Lo studio – informa il Cnr – ha individuato e isolato, attraverso l’analisi di dati ambientali e clinici raccolti nel corso dell’estate 2022, l’effetto dell’esposizione ai monoterpeni – componenti profumati degli oli essenziali diffusi dalle piante che sono molto presenti nelle foreste – sui parametri respiratori che normalmente si misurano per valutare le terapie tradizionalmente utilizzate contro l’asma. I risultati sono stati pubblicati sulla rivista “Forests”.

“I nostri studi dimostrano come gli esiti dei trattamenti dell’asma adolescenziale siano stati condizionati dalla quantità di monoterpeni inalati dai giovani pazienti, nel tempo trascorso nella foresta di conifere che attornia il lago di Misurina.
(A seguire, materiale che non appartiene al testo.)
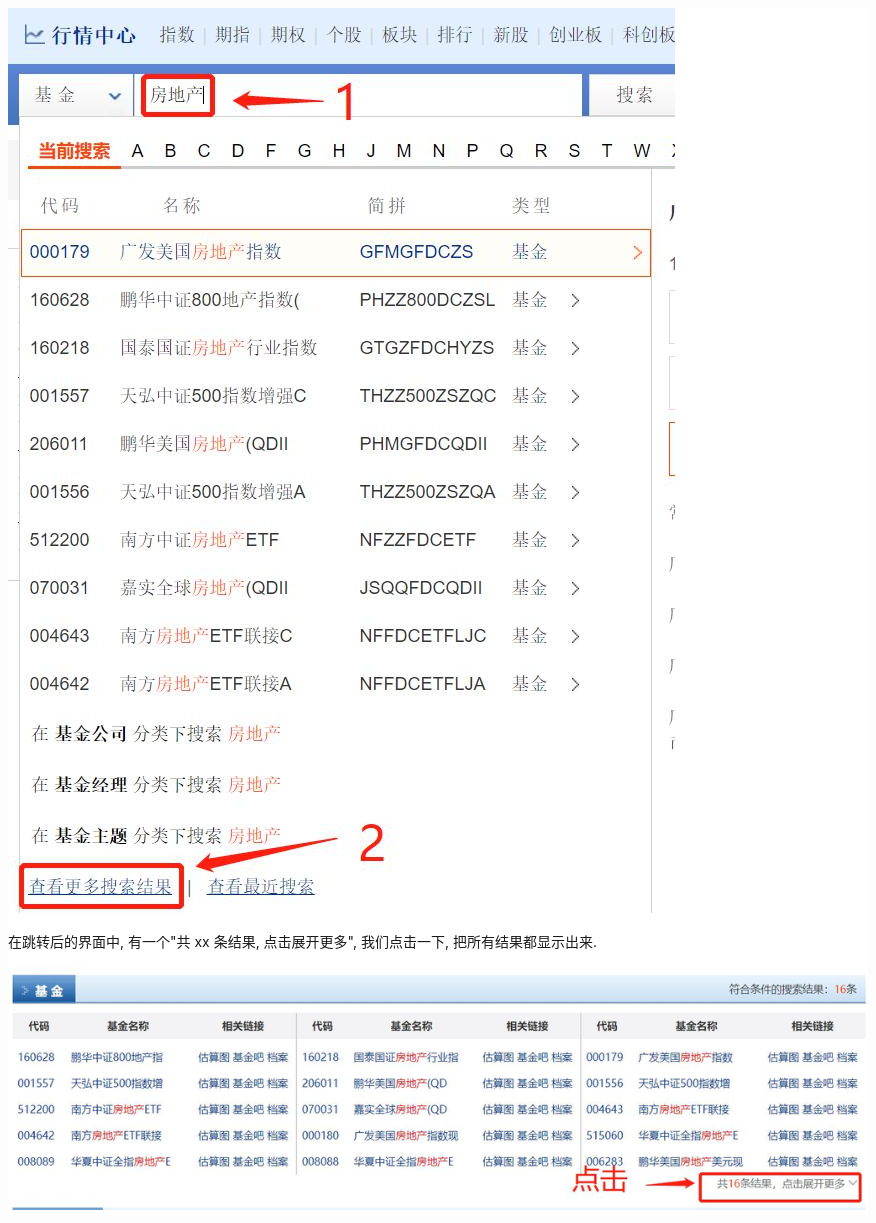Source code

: ![](../../.vuepress/public/img/fund/586.jpg)

在跳转后的界面中, 有一个"共 xx 条结果, 点击展开更多", 我们点击一下, 把所有结果都显示出来.

![](../../.vuepress/public/img/fund/587.jpg)
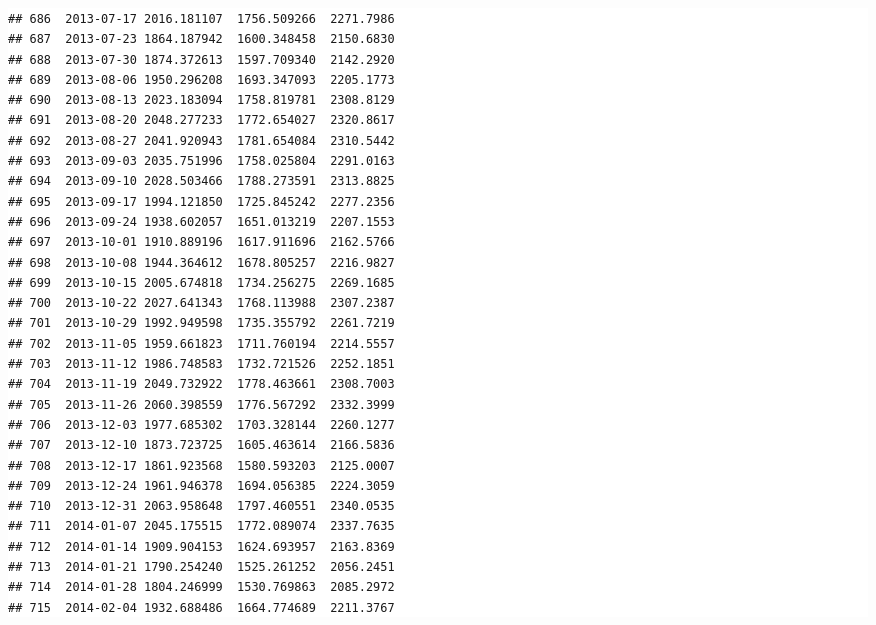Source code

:     ## 686  2013-07-17 2016.181107  1756.509266  2271.7986
    ## 687  2013-07-23 1864.187942  1600.348458  2150.6830
    ## 688  2013-07-30 1874.372613  1597.709340  2142.2920
    ## 689  2013-08-06 1950.296208  1693.347093  2205.1773
    ## 690  2013-08-13 2023.183094  1758.819781  2308.8129
    ## 691  2013-08-20 2048.277233  1772.654027  2320.8617
    ## 692  2013-08-27 2041.920943  1781.654084  2310.5442
    ## 693  2013-09-03 2035.751996  1758.025804  2291.0163
    ## 694  2013-09-10 2028.503466  1788.273591  2313.8825
    ## 695  2013-09-17 1994.121850  1725.845242  2277.2356
    ## 696  2013-09-24 1938.602057  1651.013219  2207.1553
    ## 697  2013-10-01 1910.889196  1617.911696  2162.5766
    ## 698  2013-10-08 1944.364612  1678.805257  2216.9827
    ## 699  2013-10-15 2005.674818  1734.256275  2269.1685
    ## 700  2013-10-22 2027.641343  1768.113988  2307.2387
    ## 701  2013-10-29 1992.949598  1735.355792  2261.7219
    ## 702  2013-11-05 1959.661823  1711.760194  2214.5557
    ## 703  2013-11-12 1986.748583  1732.721526  2252.1851
    ## 704  2013-11-19 2049.732922  1778.463661  2308.7003
    ## 705  2013-11-26 2060.398559  1776.567292  2332.3999
    ## 706  2013-12-03 1977.685302  1703.328144  2260.1277
    ## 707  2013-12-10 1873.723725  1605.463614  2166.5836
    ## 708  2013-12-17 1861.923568  1580.593203  2125.0007
    ## 709  2013-12-24 1961.946378  1694.056385  2224.3059
    ## 710  2013-12-31 2063.958648  1797.460551  2340.0535
    ## 711  2014-01-07 2045.175515  1772.089074  2337.7635
    ## 712  2014-01-14 1909.904153  1624.693957  2163.8369
    ## 713  2014-01-21 1790.254240  1525.261252  2056.2451
    ## 714  2014-01-28 1804.246999  1530.769863  2085.2972
    ## 715  2014-02-04 1932.688486  1664.774689  2211.3767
Dopo la nostra scoperta sul ruolo terapeutico degli stessi monoterpeni sui sintomi di ansia, oggi abbiamo un quadro molto più chiaro e ampio sulle funzioni curative della foresta, sia per quanto riguarda la sfera psicologica che per quella fisiologica”, sottolinea Francesco Meneguzzo, ricercatore del Cnr-Ibe e membro del Comitato scientifico centrale del Cai.

Lo svolgimento della ricerca è stato articolato, poiché i ricercatori hanno dovuto incrociare i dati ambientali con quelli clinici raccolti su 42 pazienti. “Questa ricerca rappresenta il culmine di anni di lavoro: abbiamo dimostrato che l’aria forestale svolge un ruolo terapeutico ad ampio spettro, e questo offre la definitiva giustificazione scientifica all’adozione delle prescrizioni sanitarie cosiddette verdi. Si pensi che in Germania, Canada, Giappone e Corea del Sud, con molte meno evidenze scientifiche, sono state sviluppate reti di stazioni per la terapia forestale. E proprio in Germania, tra qualche mese, entreranno in funzione le prime stazioni dotate di personale medico e di psicologi”, afferma Federica Zabini del Cnr-Ibe, responsabile Cnr del progetto e supervisore della ricerca.

“Abbiamo applicato metodi statistici avanzati, specifici della ricerca clinica, per confermare risultati che hanno stupito e che, oggi, ci permettono di disporre di criteri per individuare e qualificare stazioni di terapia forestale, e ottimizzare le funzioni dei centri di trattamento e riabilitazione dell’asma infantile e adolescenziale”, aggiunge Davide Donelli (Università di Parma/Azienda ospedaliero-universitaria di Parma).

Questi risultati – conclude il Cnr – potranno aprire la strada alla costituzione di nuovi centri in alta quota, immersi in foreste ricche di monoterpeni, anche nelle aree appenniniche.